Inoltre mercoledì 22 il personale C.I.R.Vi.S. dell’Università di Bologna somministrerà agli studenti un questionario anonimo, finalizzato alla realizzazione di una ricerca sociale sull’uso del Web da parte dei giovani dell’Emila Romagna. L’obiettivo è quello di sensibilizzare gli studenti a un uso consapevole degli strumenti di comunicazione, per alimentare la cultura della sicurezza e del rispetto delle regole delle community e degli spazi virtuali. L’attività comprende anche la partecipazione a un concorso fotografico, in base al quale i partecipanti dovranno proporre la loro idea di un web sicuro.
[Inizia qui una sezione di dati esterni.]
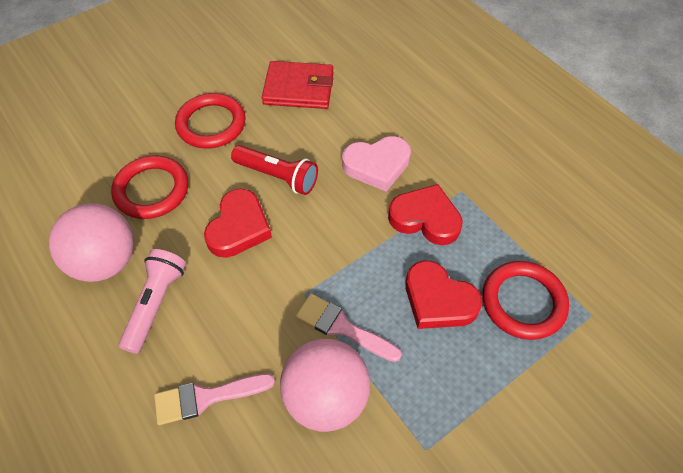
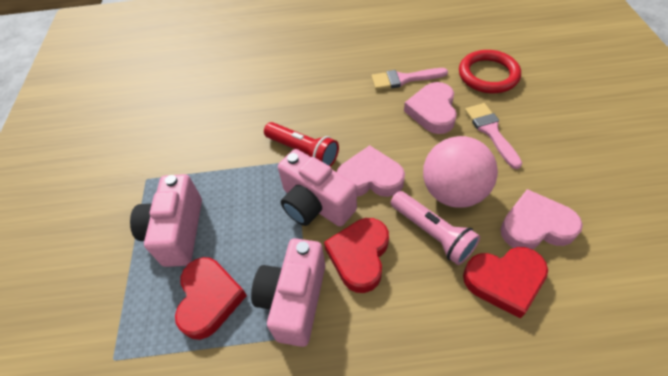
pink ball: 2 -> 1
pink camera: 0 -> 3
pink heart: 1 -> 3
red ring: 3 -> 1
red wallet: 1 -> 0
La partecipazione al concorso sarà curata dagli insegnanti di tecnologia Ghirardini e Petrucci.
 
Per l'assessore Marco Cassinadri: «Abbiamo promosso per il secondo anno consecutivo la collaborazione con la Polizia, in quanto siamo consapevoli dei rischi che l’uso errato di Internet comporta per i nostri ragazzi. Ci sono tante cose affascinanti da esplorare on line, ma ci sono anche momenti in cui Internet può fare paura, ed è importante proteggersi. La collaborazione con la Polizia è basilare affinché i ragazzi vedano le forze dell’ordine non solamente dal punto di vista repressivo e di controllo, ma anche come persone che lavorano a salvaguardia del loro bene. È obiettivo comune, sia dell’amministrazione comunale sia dei dirigenti scolastici, continuare negli anni questo impegno. Ringraziamo per la disponibilità i responsabili della Polizia Postale e delle Comunicazioni che hanno messo a disposizione i propri uomini nonché la vice preside Elisa Torricelli che ha coordinato l’attività all’interno del plesso scolastico».
 
Le regole più utili per i ragazzi sono quelle di non incontrare mai le persone conosciute su Internet; parlare con i genitori o gli insegnanti se si ricevono messaggi dai contenuti fastidiosi; non scaricare loghi, suonerie, immagini, perché possono portare a costi o addebiti indesiderati; non rispondere a provocazioni, non inviare foto, non condividere password e non divulgare mai informazioni personali sul Web. Per qualsiasi necessità, contattare i numeri 114 o 113 o visitare il sito www.commissariatodips.it.